Saved data entries
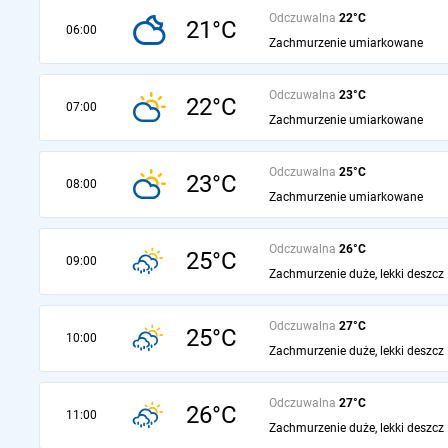
Odczuwalna
22°C
21°C
06:00
Zachmurzenie umiarkowane
Odczuwalna
23°C
22°C
07:00
Zachmurzenie umiarkowane
Odczuwalna
25°C
23°C
08:00
Zachmurzenie umiarkowane
Odczuwalna
26°C
25°C
09:00
Zachmurzenie duże, lekki deszcz
Odczuwalna
27°C
25°C
10:00
Zachmurzenie duże, lekki deszcz
Odczuwalna
27°C
26°C
11:00
Zachmurzenie duże, lekki deszcz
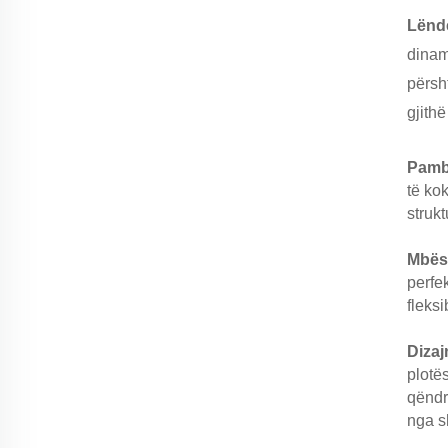
Lënd
dinam
përsh
gjithë
Pamb
të ko
struk
Mbës
perfe
fleks
Dizaj
plotës
qëndr
nga s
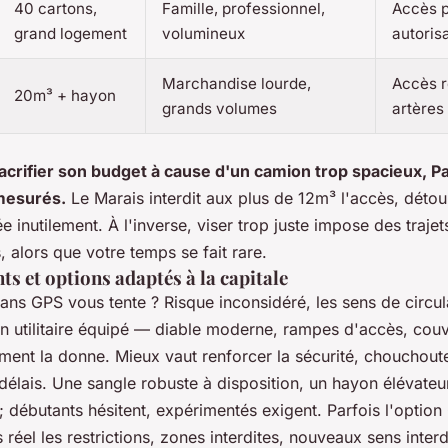
40 cartons,
Famille, professionnel,
Accès p
grand logement
volumineux
autoris
Marchandise lourde,
Accès r
20m³ + hayon
grands volumes
artères
acrifier son budget à cause d'un camion trop spacieux, Par
mesurés.
Le Marais interdit aux plus de 12m³ l'accès, détour
 inutilement. À l'inverse, viser trop juste impose des trajet
 alors que votre temps se fait rare.
s et options adaptés à la capitale
sans GPS vous tente ? Risque inconsidéré, les sens de circu
 Un utilitaire équipé — diable moderne, rampes d'accès, cou
ment la donne. Mieux vaut renforcer la sécurité, chouchout
élais. Une sangle robuste à disposition, un hayon élévateur,
; débutants hésitent, expérimentés exigent. Parfois l'option
 réel les restrictions, zones interdites, nouveaux sens interd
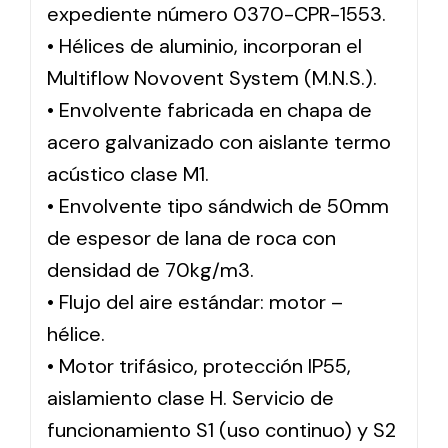
expediente número 0370-CPR-1553.
• Hélices de aluminio, incorporan el
Multiflow Novovent System (M.N.S.).
• Envolvente fabricada en chapa de
acero galvanizado con aislante termo
acústico clase M1.
• Envolvente tipo sándwich de 50mm
de espesor de lana de roca con
densidad de 70kg/m3.
• Flujo del aire estándar: motor –
hélice.
• Motor trifásico, protección IP55,
aislamiento clase H. Servicio de
funcionamiento S1 (uso continuo) y S2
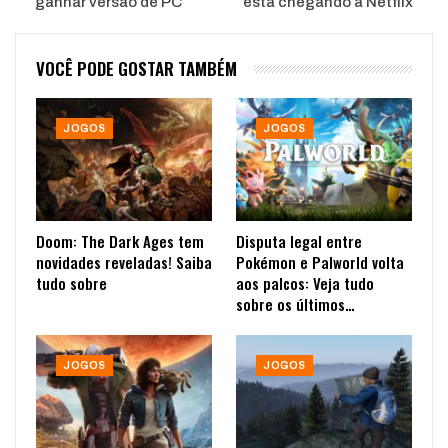
ganhar versão de PC
está chegando a Netflix
VOCÊ PODE GOSTAR TAMBÉM
JOGOS
JOGOS
Doom: The Dark Ages tem
Disputa legal entre
novidades reveladas! Saiba
Pokémon e Palworld volta
tudo sobre
aos palcos: Veja tudo
sobre os últimos…
JOGOS
JOGOS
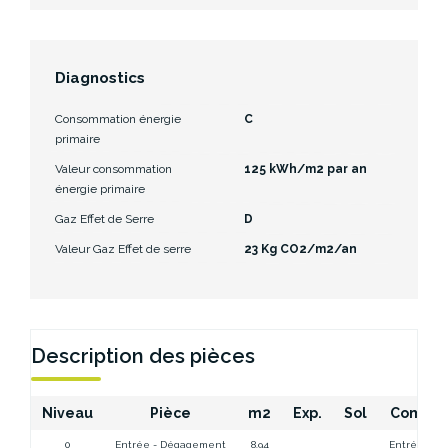
Diagnostics
Consommation énergie
C
primaire
Valeur consommation
125 kWh/m2 par an
énergie primaire
Gaz Effet de Serre
D
Valeur Gaz Effet de serre
23 Kg CO2/m2/an
Description des pièces
Niveau
Pièce
m2
Exp.
Sol
Commen
0
Entrée - Dégagement
8.94
Entrée - d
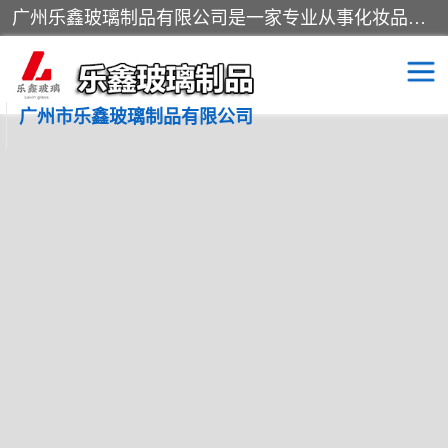
广州乐鑫玻璃制品有限公司是一家专业从事化妆品瓶子、化妆品玻璃瓶子、膏霜瓶、化妆品玻璃瓶等产品的集开发研制、生产、销售于一体的实业型玻璃制品生产企业。产品从设计、开模、试样、生产、蒙砂、抛光、喷涂、高低温单色及多色印刷，烫金（银）到交货实现一条龙服务。
广州市乐鑫玻璃制品有限公司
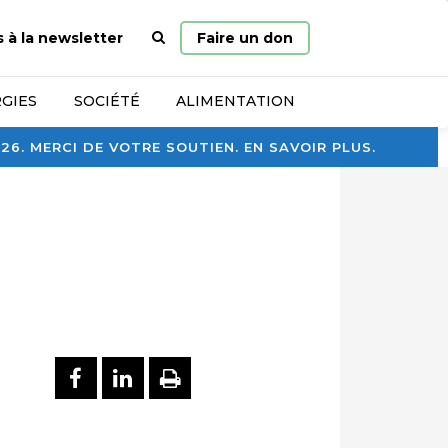
Page
s à la newsletter
Faire un don
d’accueil
GIES
SOCIÉTÉ
ALIMENTATION
. MERCI DE VOTRE SOUTIEN. EN SAVOIR PLUS.
PARTAGER SUR FACEBOOK
PARTAGER SUR LINKEDI
IMPRIMER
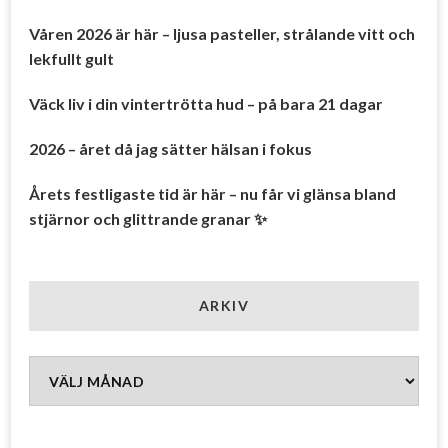
Våren 2026 är här – ljusa pasteller, strålande vitt och
lekfullt gult
Väck liv i din vintertrötta hud – på bara 21 dagar
2026 – året då jag sätter hälsan i fokus
Årets festligaste tid är här – nu får vi glänsa bland
stjärnor och glittrande granar ✨
ARKIV
Arkiv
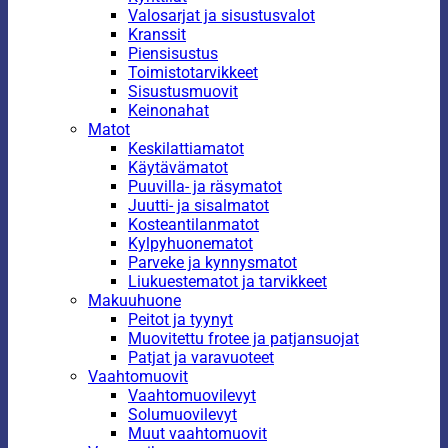
Valosarjat ja sisustusvalot
Kranssit
Piensisustus
Toimistotarvikkeet
Sisustusmuovit
Keinonahat
Matot
Keskilattiamatot
Käytävämatot
Puuvilla- ja räsymatot
Juutti- ja sisalmatot
Kosteantilanmatot
Kylpyhuonematot
Parveke ja kynnysmatot
Liukuestematot ja tarvikkeet
Makuuhuone
Peitot ja tyynyt
Muovitettu frotee ja patjansuojat
Patjat ja varavuoteet
Vaahtomuovit
Vaahtomuovilevyt
Solumuovilevyt
Muut vaahtomuovit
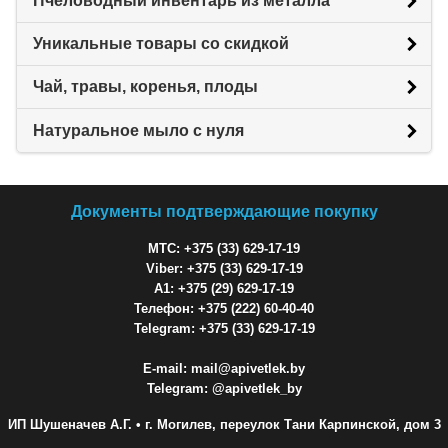
Пчеловодный инвентарь из металла
Уникальные товары со скидкой
Чай, травы, коренья, плоды
Натуральное мыло с нуля
Документы подтверждающие покупку
МТС: +375 (33) 629-17-19
Viber: +375 (33) 629-17-19
A1: +375 (29) 629-17-19
Телефон: +375 (222) 60-40-40
Telegram: +375 (33) 629-17-19
E-mail: mail@apivetlek.by
Telegram: @apivetlek_by
ИП Шушеначев А.Г.
• г. Могилев, переулок Тани Карпинской, дом 3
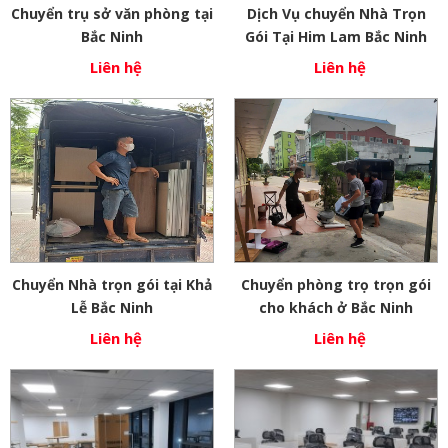
Chuyển trụ sở văn phòng tại
Dịch Vụ chuyển Nhà Trọn
Bắc Ninh
Gói Tại Him Lam Bắc Ninh
Liên hệ
Liên hệ
Chuyển Nhà trọn gói tại Khả
Chuyển phòng trọ trọn gói
Lễ Bắc Ninh
cho khách ở Bắc Ninh
Liên hệ
Liên hệ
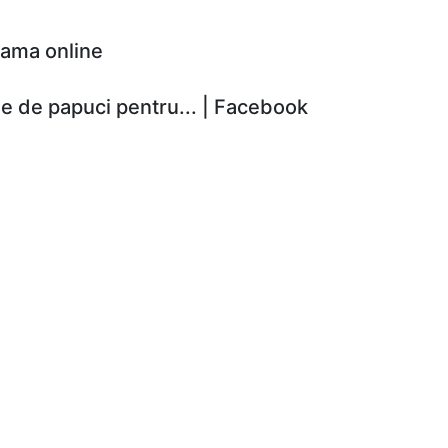
 dama online
e de papuci pentru... | Facebook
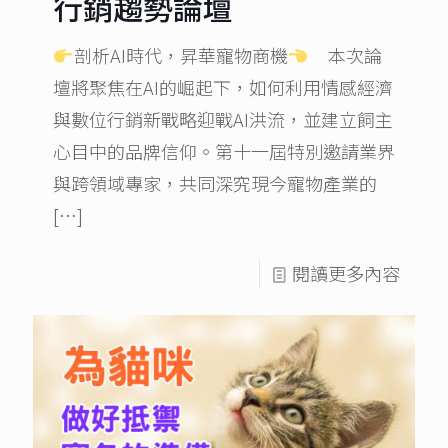
行銷趨勢論壇​
剖析AI時代，昇華寵物商機
本次論
壇將聚焦在AI的崛起下，如何利用情感經濟
與數位行銷新戰略迎戰AI洪流，並建立飼主
心目中的品牌信仰。第十一屆特別邀請業界
與跨領域專家，共同深究現今寵物產業的
[…]
閱讀更多內容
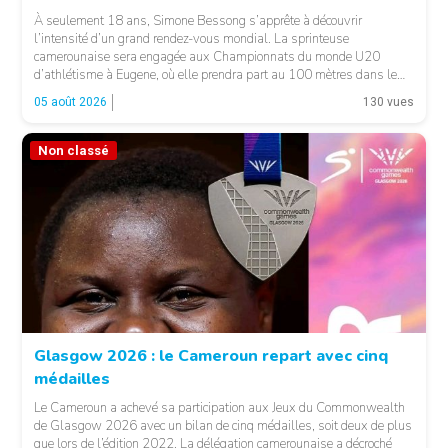
À seulement 18 ans, Simone Bessong s’apprête à découvrir
l’intensité d’un grand rendez-vous mondial. La sprinteuse
camerounaise sera engagée aux Championnats du monde U20
d’athlétisme à Eugene, où elle prendra part au 100 mètres dans le
heat 7. Pour son entrée en lice, la jeune Camerounaise devra se
05 août 2026
130 vues
mesurer à une concurrence relevée. Une première […]
Non classé
© FCA
Glasgow 2026 : le Cameroun repart avec cinq
médailles
Le Cameroun a achevé sa participation aux Jeux du Commonwealth
de Glasgow 2026 avec un bilan de cinq médailles, soit deux de plus
que lors de l’édition 2022. La délégation camerounaise a décroché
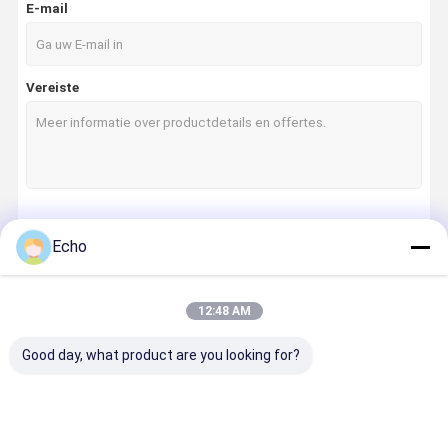
E-mail
Vereiste
Doorgaan
Echo
12:48 AM
Onze Categorieën
Good day, what product are you looking for?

Task item:
Can you write out the listing above again, with every "Odczuwalna" changed to "Feels like" and nothing else altered? Omit the pictures.

Response below:
Feels like
22°C
21°C
06:00
Zachmurzenie umiarkowane
Feels like
23°C
22°C
07:00
Zachmurzenie umiarkowane
Feels like
25°C
23°C
08:00
Zachmurzenie umiarkowane
Feels like
26°C
25°C
09:00
Zachmurzenie duże, lekki deszcz
Feels like
27°C
25°C
10:00
Zachmurzenie duże, lekki deszcz
Feels like
27°C
26°C
11:00
Zachmurzenie duże, lekki deszcz
Lënd
dinam
përsh
gjithë
Pamb
të ko
struk
Mbës
perfe
fleks
Dizaj
plotës
qëndr
nga s
40 cartons,
Famille, professionnel,
Accès p
grand logement
volumineux
autoris
Marchandise lourde,
Accès r
20m³ + hayon
grands volumes
artères
acrifier son budget à cause d'un camion trop spacieux, Par
mesurés.
Le Marais interdit aux plus de 12m³ l'accès, détour
 inutilement. À l'inverse, viser trop juste impose des trajet
 alors que votre temps se fait rare.
s et options adaptés à la capitale
sans GPS vous tente ? Risque inconsidéré, les sens de circu
 Un utilitaire équipé — diable moderne, rampes d'accès, cou
ment la donne. Mieux vaut renforcer la sécurité, chouchout
élais. Une sangle robuste à disposition, un hayon élévateur,
; débutants hésitent, expérimentés exigent. Parfois l'option
 réel les restrictions, zones interdites, nouveaux sens interd
expediente número 0370-CPR-1553.
• Hélices de aluminio, incorporan el
Multiflow Novovent System (M.N.S.).
• Envolvente fabricada en chapa de
acero galvanizado con aislante termo
acústico clase M1.
• Envolvente tipo sándwich de 50mm
de espesor de lana de roca con
densidad de 70kg/m3.
• Flujo del aire estándar: motor –
hélice.
• Motor trifásico, protección IP55,
aislamiento clase H. Servicio de
funcionamiento S1 (uso continuo) y S2
ganhar versão de PC
está chegando a Netflix
VOCÊ PODE GOSTAR TAMBÉM
JOGOS
JOGOS
Doom: The Dark Ages tem
Disputa legal entre
novidades reveladas! Saiba
Pokémon e Palworld volta
tudo sobre
aos palcos: Veja tudo
sobre os últimos…
JOGOS
JOGOS
Diagnostics
Consommation énergie
C
primaire
Valeur consommation
125 kWh/m2 par an
énergie primaire
Gaz Effet de Serre
D
Valeur Gaz Effet de serre
23 Kg CO2/m2/an
Description des pièces
Niveau
Pièce
m2
Exp.
Sol
Commen
0
Entrée - Dégagement
8.94
Entrée - d
广州乐鑫玻璃制品有限公司是一家专业从事化妆品瓶子、化妆品玻璃瓶子、膏霜瓶、化妆品玻璃瓶等产品的集开发研制、生产、销售于一体的实业型玻璃制品生产企业。产品从设计、开模、试样、生产、蒙砂、抛光、喷涂、高低温单色及多色印刷，烫金（银）到交货实现一条龙服务。
广州市乐鑫玻璃制品有限公司
Page
s à la newsletter
Faire un don
d’accueil
GIES
SOCIÉTÉ
ALIMENTATION
. MERCI DE VOTRE SOUTIEN. EN SAVOIR PLUS.
PARTAGER SUR FACEBOOK
PARTAGER SUR LINKEDI
IMPRIMER
Våren 2026 är här – ljusa pasteller, strålande vitt och
lekfullt gult
Väck liv i din vintertrötta hud – på bara 21 dagar
2026 – året då jag sätter hälsan i fokus
Årets festligaste tid är här – nu får vi glänsa bland
stjärnor och glittrande granar ✨
ARKIV
Arkiv
Valosarjat ja sisustusvalot
Kranssit
Piensisustus
Toimistotarvikkeet
Sisustusmuovit
Keinonahat
Matot
Keskilattiamatot
Käytävämatot
Puuvilla- ja räsymatot
Juutti- ja sisalmatot
Kosteantilanmatot
Kylpyhuonematot
Parveke ja kynnysmatot
Liukuestematot ja tarvikkeet
Makuuhuone
Peitot ja tyynyt
Muovitettu frotee ja patjansuojat
Patjat ja varavuoteet
Vaahtomuovit
Vaahtomuovilevyt
Solumuovilevyt
Muut vaahtomuovit
Пчеловодный инвентарь из металла
Уникальные товары со скидкой
Чай, травы, коренья, плоды
Натуральное мыло с нуля
Документы подтверждающие покупку
МТС: +375 (33) 629-17-19
Viber: +375 (33) 629-17-19
A1: +375 (29) 629-17-19
Телефон: +375 (222) 60-40-40
Telegram: +375 (33) 629-17-19
E-mail: mail@apivetlek.by
Telegram: @apivetlek_by
ИП Шушеначев А.Г.
• г. Могилев, переулок Тани Карпинской, дом 3
Chuyển trụ sở văn phòng tại
Dịch Vụ chuyển Nhà Trọn
Bắc Ninh
Gói Tại Him Lam Bắc Ninh
Liên hệ
Liên hệ
Chuyển Nhà trọn gói tại Khả
Chuyển phòng trọ trọn gói
Lễ Bắc Ninh
cho khách ở Bắc Ninh
Liên hệ
Liên hệ
 dama online
e de papuci pentru... | Facebook
行銷趨勢論壇​
剖析AI時代，昇華寵物商機
本次論
壇將聚焦在AI的崛起下，如何利用情感經濟
與數位行銷新戰略迎戰AI洪流，並建立飼主
心目中的品牌信仰。第十一屆特別邀請業界
與跨領域專家，共同深究現今寵物產業的
[…]
閱讀更多內容
À seulement 18 ans, Simone Bessong s’apprête à découvrir
l’intensité d’un grand rendez-vous mondial. La sprinteuse
camerounaise sera engagée aux Championnats du monde U20
d’athlétisme à Eugene, où elle prendra part au 100 mètres dans le
heat 7. Pour son entrée en lice, la jeune Camerounaise devra se
05 août 2026
130 vues
mesurer à une concurrence relevée. Une première […]
Non classé
© FCA
Glasgow 2026 : le Cameroun repart avec cinq
médailles
Le Cameroun a achevé sa participation aux Jeux du Commonwealth
de Glasgow 2026 avec un bilan de cinq médailles, soit deux de plus
que lors de l’édition 2022. La délégation camerounaise a décroché
E-mail
Vereiste
Doorgaan
Echo
12:48 AM
Onze Categorieën
Good day, what product are you looking for?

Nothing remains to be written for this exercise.